Seriously, we already learned that, and learning a whole new conjugation isn't easy. Why do they keep giving us these phrasal future sentences in the lessons for learning future tense??
Is future tense just not used most of the time, so it's not that important to learn or what? I've been waiting all the way down the tree to be able to say "I will..." and all I'm getting is more "I'm going to"!!
So, here is it three years after DeanG6's comment, and it's still the same.
If I were taking a graded course in Spanish future tense and used phrasal future instead of indicative future, I'd fail the course. It's just like cheating.
It's as if the person developing this module didn't know the future tense, and just got lazy about looking it up. I can't think of a single excuse for this slipshod work. Whoever wrote this module ought to be kicked off the team, and have someone else brought in to do a proper job.
I I think one thing that native English speakers have trouble with (at least I know I do) is saying the the V as a B, as it should be in Spanish. This sentence is actually said Boy a beber más bino, but, as most of my education being on paper, I said 'vino'. Does anyone else have trouble with this?
a native speaker of Spanish wouldn't be even be able to tell the difference between both pronunciations, unless they had advanced speech training in a language that distinguishes between them, or speaks in a Spanish dialect that pronounces v and b differently (in that case, they pronounce it as it is written and not as just "b").
Not really. I have a friend whose family came from Spain to Austria. Her first language was Spanish, however she only learned German in school and even though her spoken Spanish is (obviously) a lot better than mine she has more problems with spelling words correctly than I do because she gets confused with the bs and vs.
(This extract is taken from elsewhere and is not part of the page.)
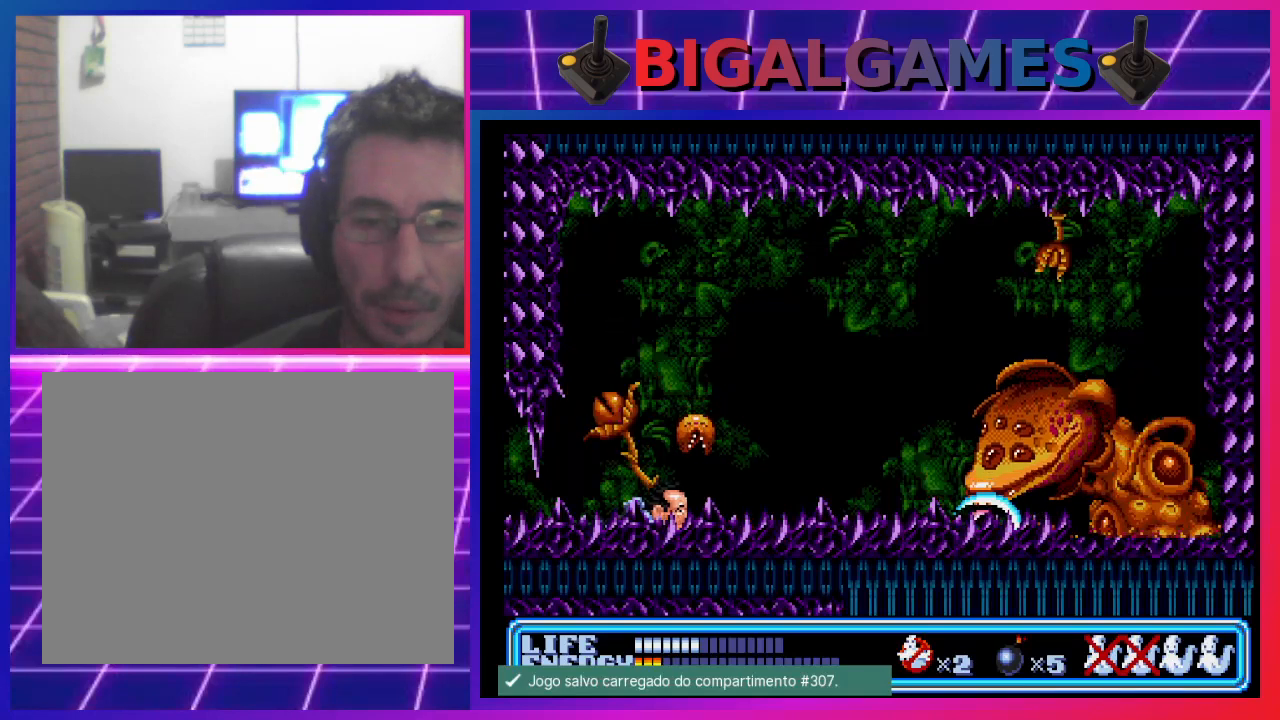
{"buttons": ["CROSS"], "left_stick": "center", "events": [[333, "DPAD_LEFT", "up"], [400, "DPAD_DOWN", "up"], [400, "DPAD_RIGHT", "down"], [433, "DPAD_RIGHT", "up"], [500, "CROSS", "down"]]}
That's such a strange thing about Spanish. It is so phonetic. If the speaker is not trying to break a speed record, taking dictation in Spanish is easy compared to just about any other language, because there aren't any extra letters, like in English and Italian. The only wrinkle is the b/v thing. The language is so clear otherwise, but unless you know what the word is when spoken, you can't really know how to write it down, except by educated guess-work.